Aside from the particular legislation prohibiting discrimination of employees on specific grounds such as age or gender, the French employment code does not provide for specific provisions concerning a more general principle which require the avoidance of inequality of treatment in the workplace. However, case law has progressively established this principle, particularly concerning remuneration, working conditions or employment benefits. As a result of such principle, differences of treatment between employees can only be validly enforced if it can be shown that such differences are justified by objective and relevant criteria, excluding any discriminatory intent. In principle, the scope of application of this principle is limited to employees within the same company or legal entity, meaning that employees of a company cannot claim the benefits granted to employees of a different company.

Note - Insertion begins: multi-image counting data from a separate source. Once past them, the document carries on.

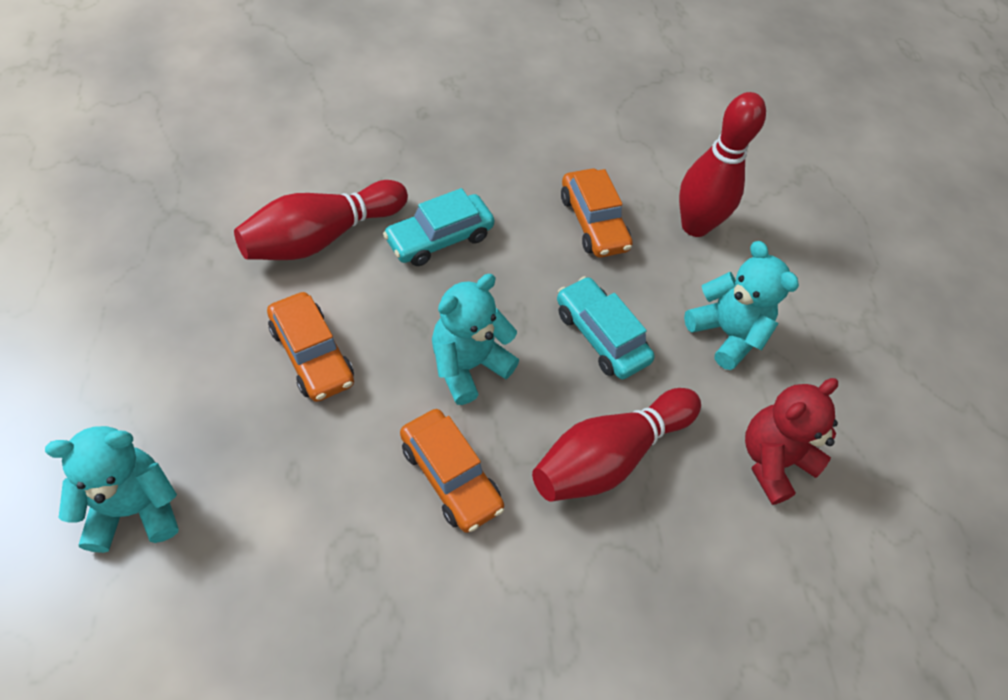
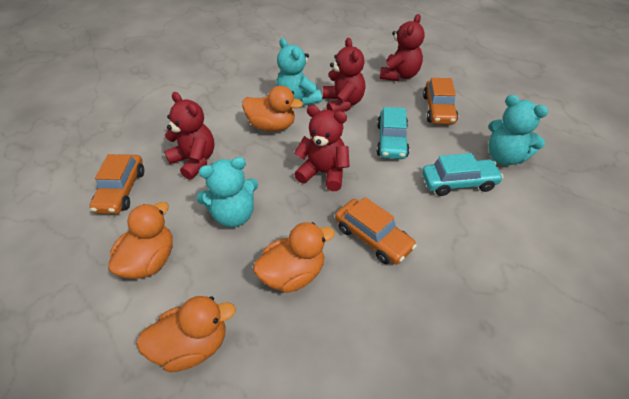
orange duck: 0 -> 4
red bowling pin: 3 -> 0
red teddy bear: 1 -> 4

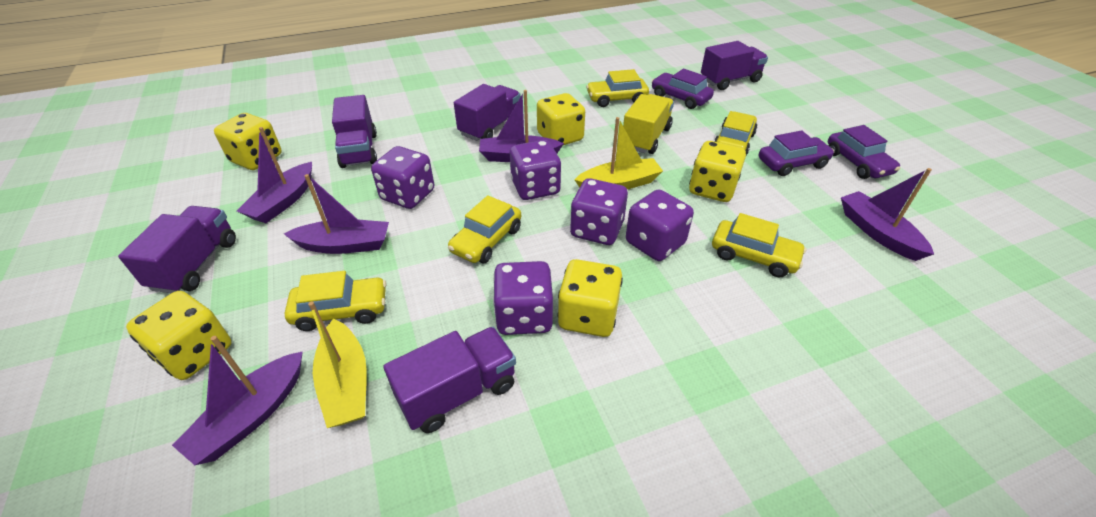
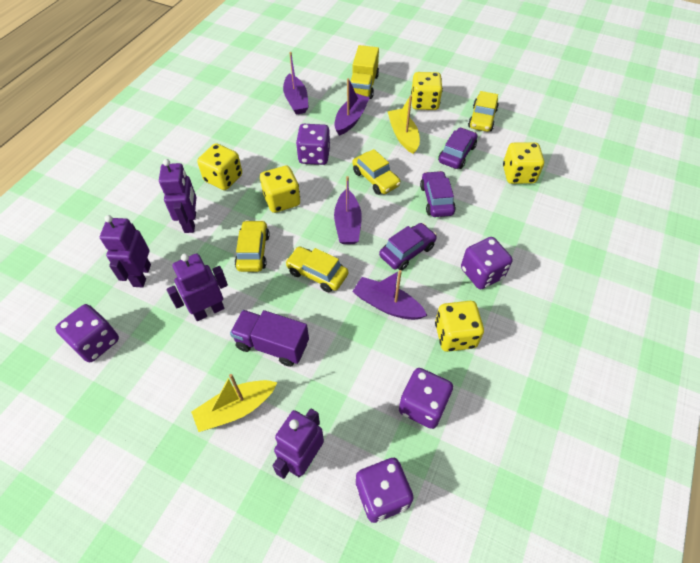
purple boat: 5 -> 4
purple robot: 0 -> 4
purple truck: 5 -> 1
yellow car: 5 -> 4

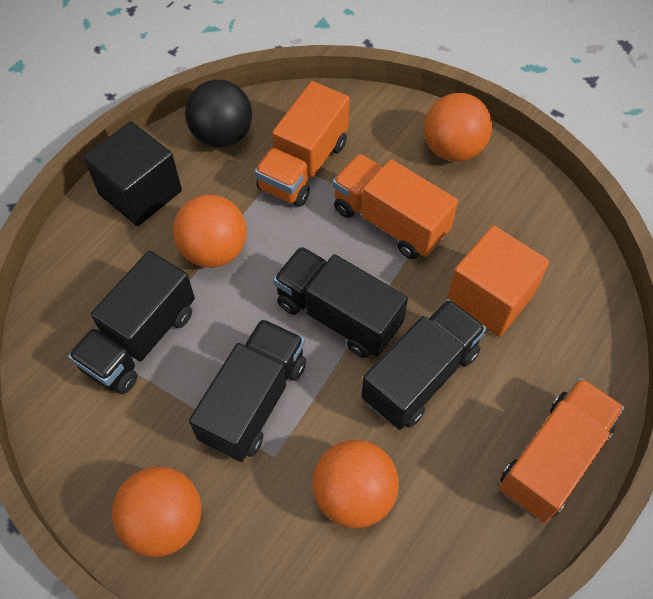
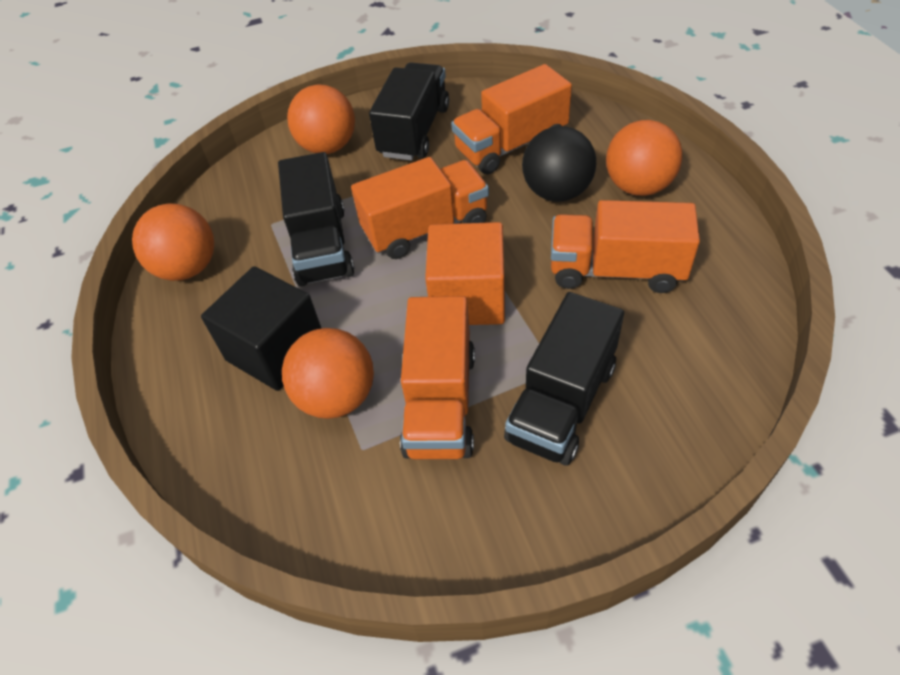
black truck: 4 -> 3
orange truck: 3 -> 4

However, in this context, could such equality of treatment principle be extended in particular to situations where the different companies are bound by close ties, such as companies forming part of a group?

In a recent case (decision of the Supreme Court dated 16th September 2015), certain subsidiaries belonging to a group of companies had implemented a supplementary pension scheme for the benefit of their employees. In view of harmonizing the different existing schemes, a collective agreement had been negotiated at the group level so as to create a common pension fund including the companies which were already subject to a supplementary pension scheme and those which might decide to join the new scheme on a voluntary basis. Among other conditions in order to be able to benefit from such pension scheme was that of being on the payroll of a participant company as at 31st December 1989.

In this context, an employee of one company of the group was refused the benefit of such retirement plan on the ground that the company which employed him on 31st December 1989 had not participated in the group supplementary pension scheme. Subsequently, the employee lodged a claim arguing a breach of the equality of treatment principle since other employees within the group had been allowed to benefit from the plan (as they were employed by a company participating in the plan as at 31st December 1989).

The Supreme Court dismissed the employee’s claim holding that the equality of treatment principle cannot be applied between employees of different companies, regardless of the fact that such companies belong to the same group. By doing so, the Supreme Court confirmed previous rulings in which the application of the equality of treatment was not extended to employees belonging to different companies, irrespective of the circumstance that such companies applied the same industry-wide collective bargaining agreement or that they belonged to the same group. The present decision is therefore perfectly in line with previous case law and should be fully approved as employment legislation and obligations are principally apprehended through the employer’s legal personality.